TEXT EXCERPT ::
⁂

This SQLAlchemy page PostgreSQL lists several connector packages. I’m using psycopg2 2.9.57, since it is on top of the list, and also it seems to be used by everybody else.

I am replicating the MySQL database, and the stored procedure discussed in Python: executing MySQL stored procedures which return multiple result sets over to PostgreSQL.

To recap, the source database is the MySQL test data released by Oracle Corporation. Downloadable from https://github.com/datacharmer/test_db. I’ve migrated it over to PostgreSQL as discussed in pgloader Docker: migrating from Docker & localhost MySQL to localhost PostgreSQL, please see command ❷.

The stored function in this post is exactly identical to the one in MySQL. That is:

  • Each returned record set is in its own list. And in this list:
    • The first element is the list of column names.
    • The subsequent elements are lists of data records.
  • All record set lists are stored within a another list.
  • When there is no data, extract only column names for each record set.

I’ve not done PostgreSQL before. I’ve commercial experiences with Microsoft SQL Server, Oracle, InterBase and MySQL: the PostgreSQL learning curve is not too steep for me… Before writing this post, I’ve finished porting fourteen ( 14 ) stored methods in MySQL to PostgreSQL for the project I’m currently working on. The objective is to get the server application supports both MySQL and PostgreSQL seamlessly. None of the stored method I’ve ported returns multiple result sets, I’m looking at this issue just for my own understanding. Principal references used in this post are:

  1. Postgres function: return multiple tables -- please see the accepted answer. The stored function does not have any named cursor in the argument list, just RETURNS setof refcursor.
  2. Is there a proper way to handle cursors returned from a postgresql function in psycopg? This is not about multiple result sets, but about using named cursor. I.e. cur1.callproc('reffunc', ['curname']). I'm not sure if this is a correct answer ( it was accepted ) or not, but it does give me some more information to experiment with, especially ['curname'].
  3. Get a list of column names from a psycopg2 cursor executing stored proc? -- please see the answer by user piro on Mar 1, 2018. He's one of the maintainers of the psycopg2 2.9.57 library.

    Also, the Python codes presented by the post initiator give me information on how to work the named cursor, too.

⁂

TASK LIST ::
a. Can you quote the PostgreSQL multiple-result-sets post between "The stored function in" and "of column names.", inclusive?
b. Pick up the PostgreSQL multiple-result-sets post where it stops and extend it.
The entries that come after this post are taken from a different source.

SOURCE MATERIAL ::
⁂

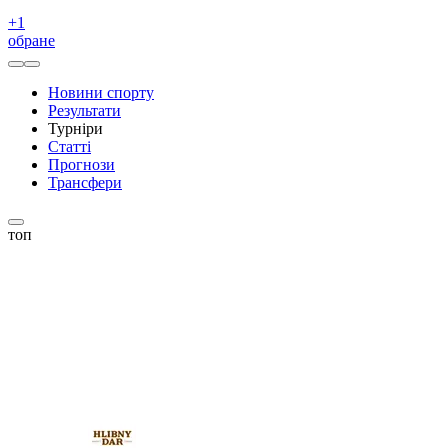
+
1
обране
Новини спорту
Результати
Турніри
Статті
Прогнози
Трансфери
топ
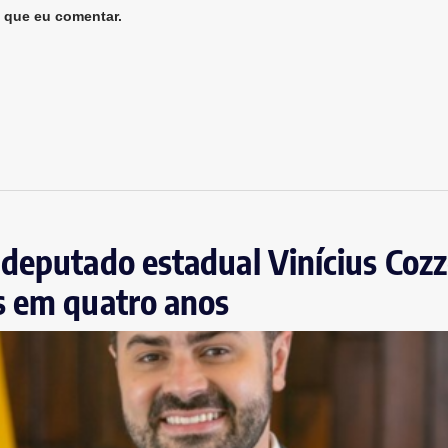
 que eu comentar.
deputado estadual Vinícius Cozz
s em quatro anos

⁂

ANSWERS GIVEN ::
a.
The stored function in this post is exactly identical to the one in MySQL. That is:

  • Each returned record set is in its own list. And in this list:
    • The first element is the list of column names.

b.
It is a bit hard to articulate, but these three ( 3 ) posts have given me enough to do my own experiments: I don’t like the idea of having to specify a list of returned named cursors in the manner of reference posts 2 ( two ) and 3 ( three ). I like the flexibility in reference post 1 ( one ) much better.

This is my first version of the stored method:

create or replace function DemoStoredProc1( pm_dept_no varchar(4) )
returns setof refcursor
language plpgsql
as
$$
declare 
  c1 refcursor;
  c2 refcursor;
begin
  open c1 for 
  select * from departments where dept_no = pm_dept_no;
  return next c1;
  
  open c2 for   
  select * from dept_manager where dept_no = pm_dept_no;
  return next c2;
end;
$$

I test it within pgAdmin with:

select * from DemoStoredProc1( 'd001' );

And the output is:

demostoredproc1 refcursor
<unnamed portal 1>;
<unnamed portal 2>;

From what I can gather, each of these unnamed portal refcursor is called a server side cursor?

After some experimentations, this is the resulting Python codes:

from sqlalchemy import create_engine
from contextlib import closing

engine = create_engine( 'postgresql+psycopg2://postgres:secret-password@localhost/employees', echo = False )
connection = engine.raw_connection()

def collect_result_set( connection, named_cursor: str, data: list ) -> None:
    cursor = connection.cursor( named_cursor )

    dataset = []
    row = cursor.fetchone()
    columns = [ column[0] for column in cursor.description ]
    dataset.append( columns )

    if ( row != None ): 
        dataset.append( list(row) )
        for row in cursor:
            dataset.append( list(row) )
				
    data.append( dataset )
    cursor.close()

try:
    with closing( connection.cursor() ) as cursor:
        cursor.callproc( 'DemoStoredProc1', [ 'd001' ] )

        data = []		
        for cur in cursor:             
            collect_result_set( connection, cur[0], data )
			
        cursor.close()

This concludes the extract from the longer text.